Réalisateur : Cesare Canevari
Scénario : Nico Ducci, Eduardo Manzanos Brochero, Mino Roli
Acteurs : Lou Castel, Corrado Pani, Antonio Salines
Éditeur : Artus Films
Durée : 1h29
Genre : Western
Date de sortie cinéma : 2 février 1972
Date de sortie DVD : 5 avril 2016
Deux bandits sauvent un de leurs amis de la potence et se réfugient dans une ville fantôme. Rejoints par un quatrième larron, ils préparent l’attaque d’une diligence transportant de l’or. Leur plan pourrait se dérouler sans encombre, mais l’arrivée d’une vieille femme, d’un étranger maniant le boomerang, et d’une jeune veuve va venir tout chambouler…

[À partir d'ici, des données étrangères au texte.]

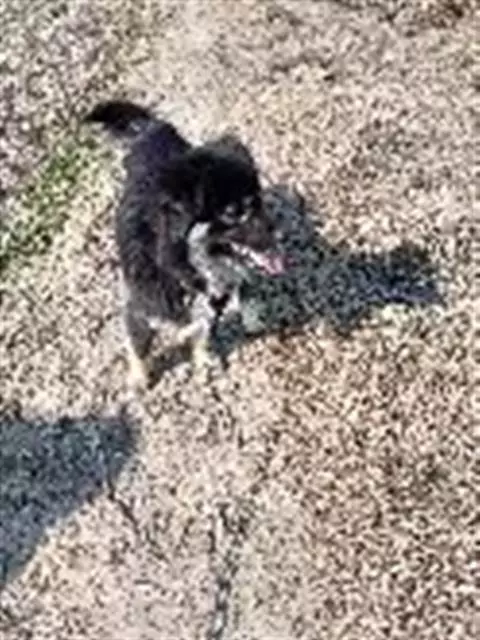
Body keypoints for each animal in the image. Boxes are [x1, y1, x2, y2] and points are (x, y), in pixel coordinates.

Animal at [85, 100, 284, 387]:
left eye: (258, 203)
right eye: (232, 214)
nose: (280, 236)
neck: (181, 266)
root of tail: (154, 127)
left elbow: (202, 331)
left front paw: (202, 360)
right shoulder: (140, 307)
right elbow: (139, 347)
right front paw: (139, 379)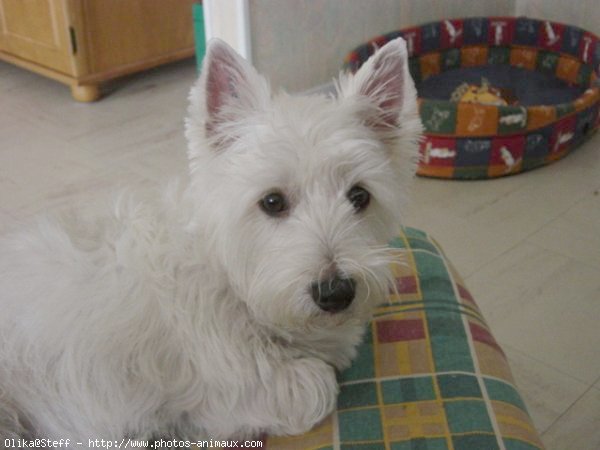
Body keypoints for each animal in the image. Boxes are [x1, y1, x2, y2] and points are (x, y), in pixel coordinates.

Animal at [0, 37, 422, 444]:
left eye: (359, 196)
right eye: (272, 201)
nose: (336, 292)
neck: (231, 277)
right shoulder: (247, 384)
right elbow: (318, 382)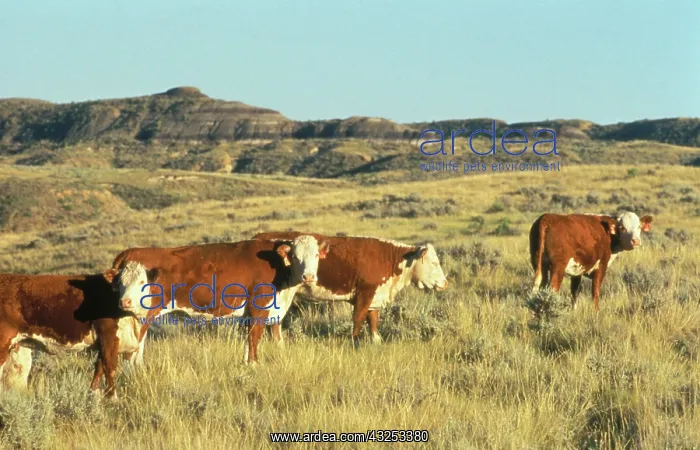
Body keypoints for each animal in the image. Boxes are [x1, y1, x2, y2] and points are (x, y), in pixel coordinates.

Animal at [0, 272, 143, 397]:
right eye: (121, 282)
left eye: (142, 281)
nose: (126, 301)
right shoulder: (108, 337)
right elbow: (110, 366)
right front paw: (112, 398)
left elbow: (99, 367)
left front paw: (94, 394)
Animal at [104, 236, 329, 364]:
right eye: (295, 256)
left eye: (317, 255)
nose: (309, 276)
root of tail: (130, 252)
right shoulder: (259, 308)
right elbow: (254, 339)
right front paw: (255, 365)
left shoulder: (249, 314)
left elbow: (247, 341)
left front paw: (245, 364)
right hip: (142, 313)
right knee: (134, 349)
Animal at [253, 232, 449, 349]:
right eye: (434, 263)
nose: (445, 283)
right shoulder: (364, 293)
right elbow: (358, 319)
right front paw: (356, 343)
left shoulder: (374, 297)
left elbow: (373, 320)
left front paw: (376, 341)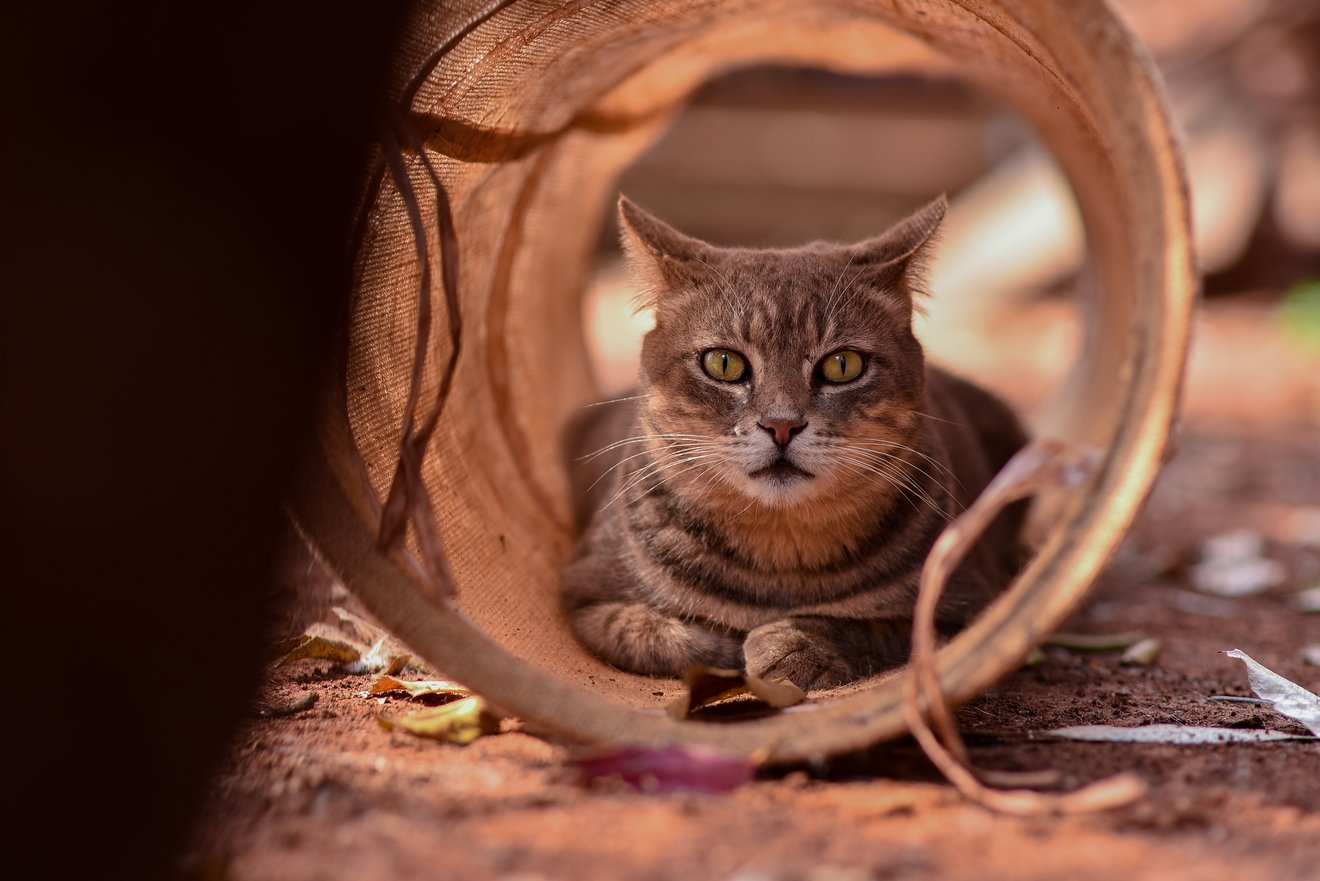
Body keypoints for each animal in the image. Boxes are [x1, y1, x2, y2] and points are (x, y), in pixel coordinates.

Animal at [559, 196, 1029, 692]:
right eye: (723, 363)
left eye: (843, 365)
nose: (781, 425)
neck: (781, 553)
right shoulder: (584, 596)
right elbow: (652, 632)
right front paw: (730, 645)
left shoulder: (967, 603)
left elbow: (875, 627)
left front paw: (793, 643)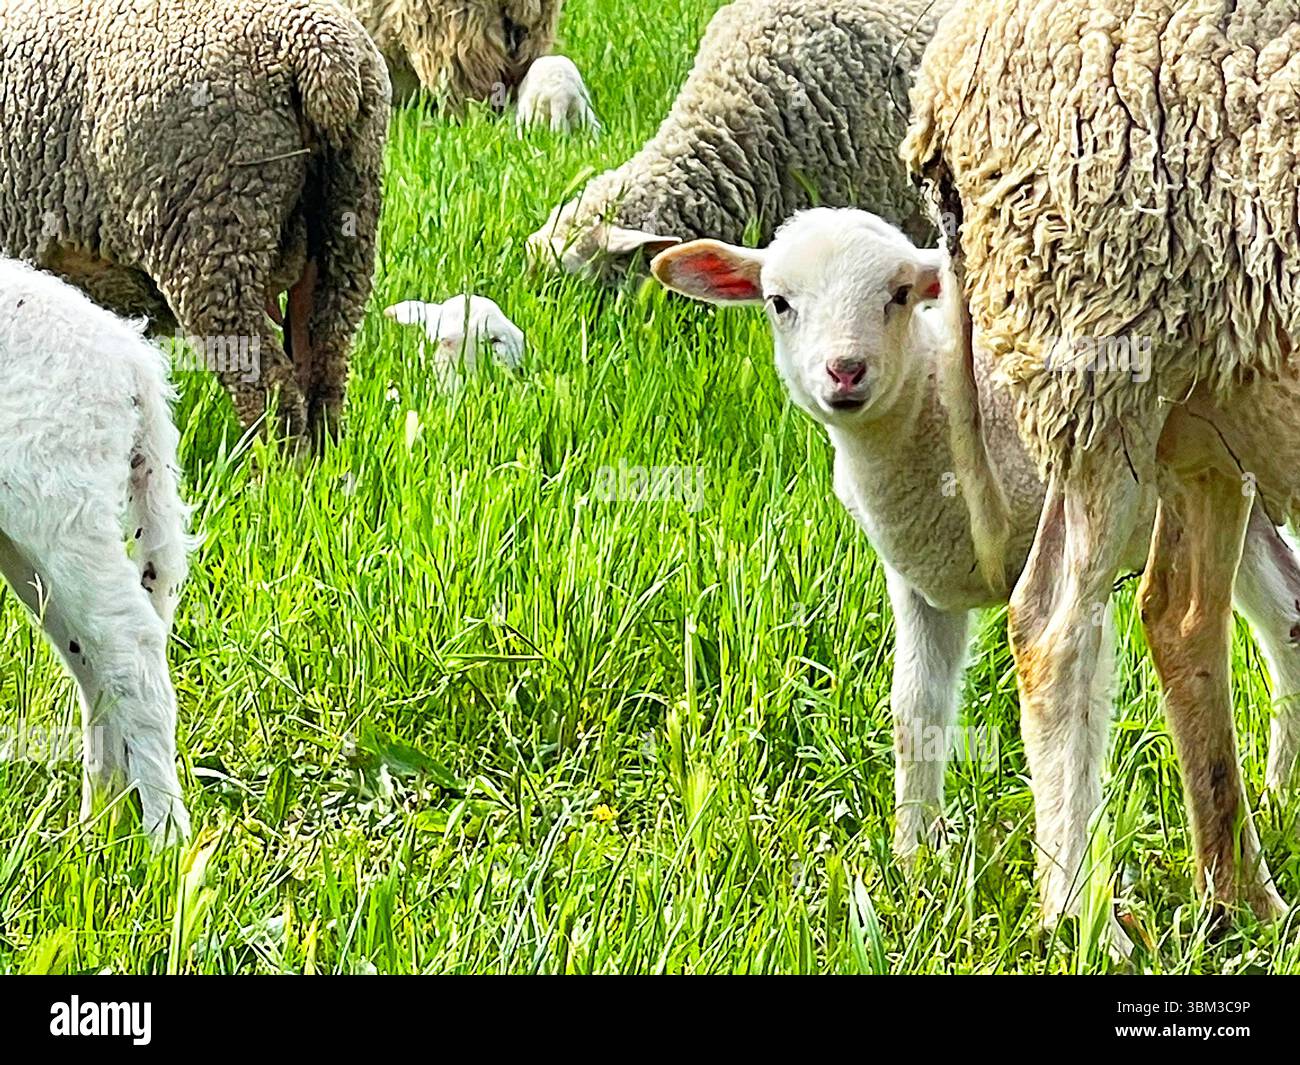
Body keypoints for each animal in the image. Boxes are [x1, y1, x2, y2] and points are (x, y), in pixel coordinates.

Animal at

Réalisé en 1970 par Cesare Canevari, Matalo ! est quant à lui une curiosité typique de son temps, et témoin d’une époque où la jeunesse, en rupture avec tous les idéaux représentés par leurs parents, rejetait tout en bloc à la recherche du « trip » ultime. En cela, et aussi étonnant que cela puisse paraître, Matalo ! est bel et bien un cousin d’Easy rider tourné un an auparavant : un vrai film de hippie(s), psychédélique, et véritablement unique en son genre, même comparé aux délires les plus baroques du western spaghetti. Prenant le parti de se débarrasser le plus rapidement possible des oripeaux les plus envahissants du genre western, le film de Canevari suit une bande de truands en cavale après une évasion filmée sur un fond de rock progressif proche des accords planants de groupes tels que Led Zeppelin ou Jefferson Ariplane, avant de s’arrêter avec eux au cœur d’une « ville fantôme » dans laquelle se déroulera tout le reste de l’intrigue. Si l’on peut parler d’intrigue, car Matalo ! privilégie l’ambiance, les digressions en pagaille, et forme un tout hétérogène et vraiment bizarre, flirtant même par moments avec le fantastique (le personnage de Corrado Pani, fantôme ricanant comme un bossu au moindre prétexte). Violent, volontiers complaisant – voire même sadique, Matalo ! impose des cadrages, un montage et une bande-son travaillés de façon à déstabiliser le spectateur, de lui faire perdre pied au cœur d’un voyage dans un Ouest fantasmé et hallucinatoire tel que personne ne l’avait jamais filmé à l’époque, et ne le filmerait plus jamais, à l’exception peut-être de Jan Kounen avec son Blueberry réalisé 34 ans plus tard.
Les DVD
[4,5/5]
Du côté des DVD, Artus Films nous livre, comme à son habitude, des copies propres et relativement stables de ses deux westerns. Présentés dans de beaux transferts au format respecté et au grain argentique parfaitement préservé, les deux films affichent une forme étonnante et des couleurs pleines de vivacité. Côté son, tous deux proposent également des mixages Dolby Digital 1.0 mono (en VF et VO) propres, assez frontaux mais toujours parfaitement clairs, avec les doublages français d’origine qui raviront les amateurs de version françaises un poil surannées.
Dans la section suppléments, et outre les traditionnelles bandes-annonces des films de la collection « Western Européen », Belle Starr Story et Matalo ! s’offrent tous deux une présentation signée Alain Petit, mais cela ne s’arrête pas là, car la galette de Matalo ! contient un autre petit trésor inattendu : Rouge western, un documentaire signé Eric Cherrière et Claude Ledu, et dédié à Ferdinando Baldi. Il narre à la première personne l’histoire du western italien, et s’avère assez passionnant, rempli d’entretiens avec des pointures du genre (Sergio Sollima, Ferdinando Baldi, Mario Caiano…). Un très beau cadeau pour les amoureux du genre, et un superbe boulot éditorial de la part d’Artus Films.